Andermann syndrome. Agenesis of corpus callosum with polyneuropathy.
Incidence
The syndrome is familial and is transmitted as an autosomal recessive trait. Although this disorder has rarely been reported worldwide, it has a high prevalence in the Saguenay-Lac-St-Jean region of the province of Quebec (Canada). Close to 250 cases have been identified.
Clinical Characteristics
Hereditary motor and sensory neuropathy associated with agenesis of the corpus callosum is an autosomal recessive disease of early onset characterized by a delay in developmental milestones, a severe sensory-motor polyneuropathy with areflexia, a variable degree of agenesis of the corpus callosum, amyotrophy, hypotonia, and cognitive impairment. Although this disorder has rarely been reported worldwide, it has a high prevalence in the Saguenay-Lac-St-Jean region of the province of Quebec (Canada) predominantly because of a founder effect. The gene defect responsible for this disorder has been identified, it is on 15q13-q14, and it is a protein-truncating mutation in the SLC12A6 gene, which codes for a cotransporter protein known as KCC3. The first manifestations of the condition become apparent around age 4 months to 6 months with evidence of delayed motor milestones, hypotonia, areflexia, and muscular weakness, more marked distally and in the lower limbs.
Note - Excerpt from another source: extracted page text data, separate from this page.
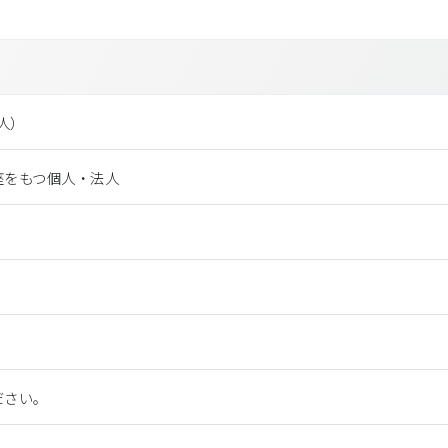
法⼈）
座をもつ個人・法人
ださい。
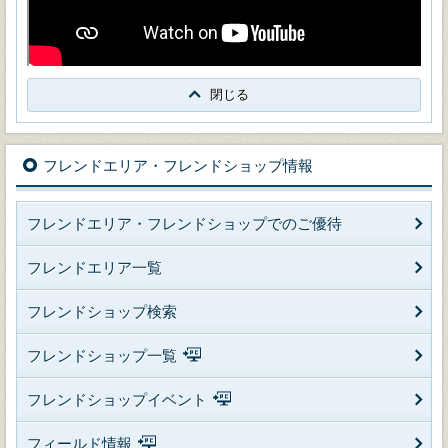
閉じる
フレンドエリア・フレンドショップ情報
フレンドエリア・フレンドショップでのご優待
フレンドエリア一覧
フレンドショップ検索
フレンドショップ一覧
フレンドショップイベント
フィールド情報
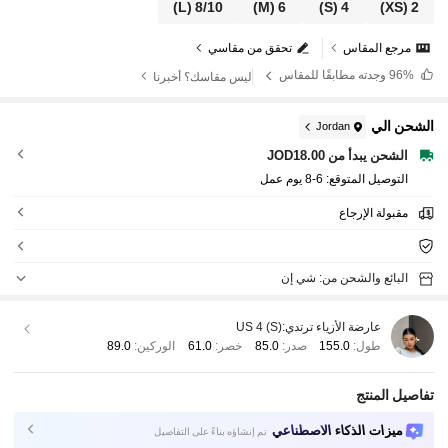
(L)
8/10
(M)
6
(S)
4
(XS)
2
مرجع المقاس
تحقق من مقاسي
96%
وجدته مطابقًا للمقاس
ليس مقاسك؟ أخبرنا
الشحن الي
Jordan
الشحن يبدأ من JOD18.00
التوصيل المتوقع:
6-8 يوم عمل
مقبولة الإرجاع
البائع والشحن من: شي إن
عارضة الأزياء ترتدي:
US 4 (S)
طول:
155.0
صدر:
85.0
خصر:
61.0
الوركين:
89.0
تفاصيل المنتج
ميزات الذكاء الاصطناعي
تم إنشاؤه بناءً على التفاصيل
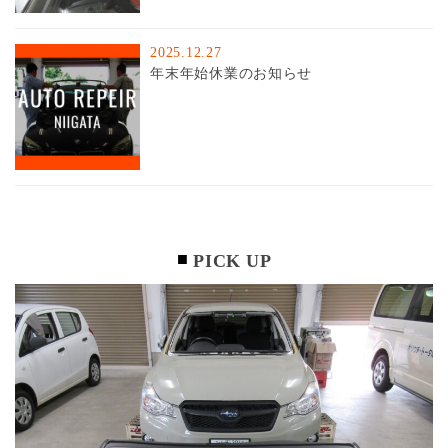
2025.12.27
年末年始休業のお知らせ
PICK UP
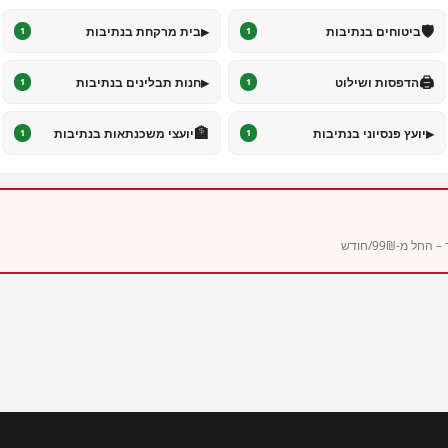
▸
🛡️
ביטוחים בנתיבות
בית מרקחת בנתיבות
1
1
▸
🖨️
הדפסות ושילוט
חנות תבלינים בנתיבות
1
1
🏦
▸
יועץ פנסיוני בנתיבות
יועצי משכנתאות בנתיבות
1
1
מ-99₪/חודש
The great majority of patients started walking, most with support and braces, between 4 years and 8 years, but some have never walked by themselves. This is shortly followed by progressive motor deterioration with increased weakness, amyotrophy, and contractures of the distal musculature. Progressive scoliosis occurs between the ages of 9 years and 11 years. Most become confined to a wheelchair in early adolescence.
Precipitants
None
Provocation Tests
None
Diagnostic Procedures
The diagnosis of Andermann syndrome is confirmed by the unique association of distinct clinical features, especially in a population at risk, with the findings of partial or complete agenesis of the corpus callosum on CT or MRI examination. In addition, electrophysiological studies show evidence of a sensorimotor neuropathy with signs of denervation, absence of sensory action potentials, and reduction of motor nerve conduction velocity. Muscle biopsy reveals signs of neurogenic atrophy; sural nerve biopsies show a loss of large myelinated axons.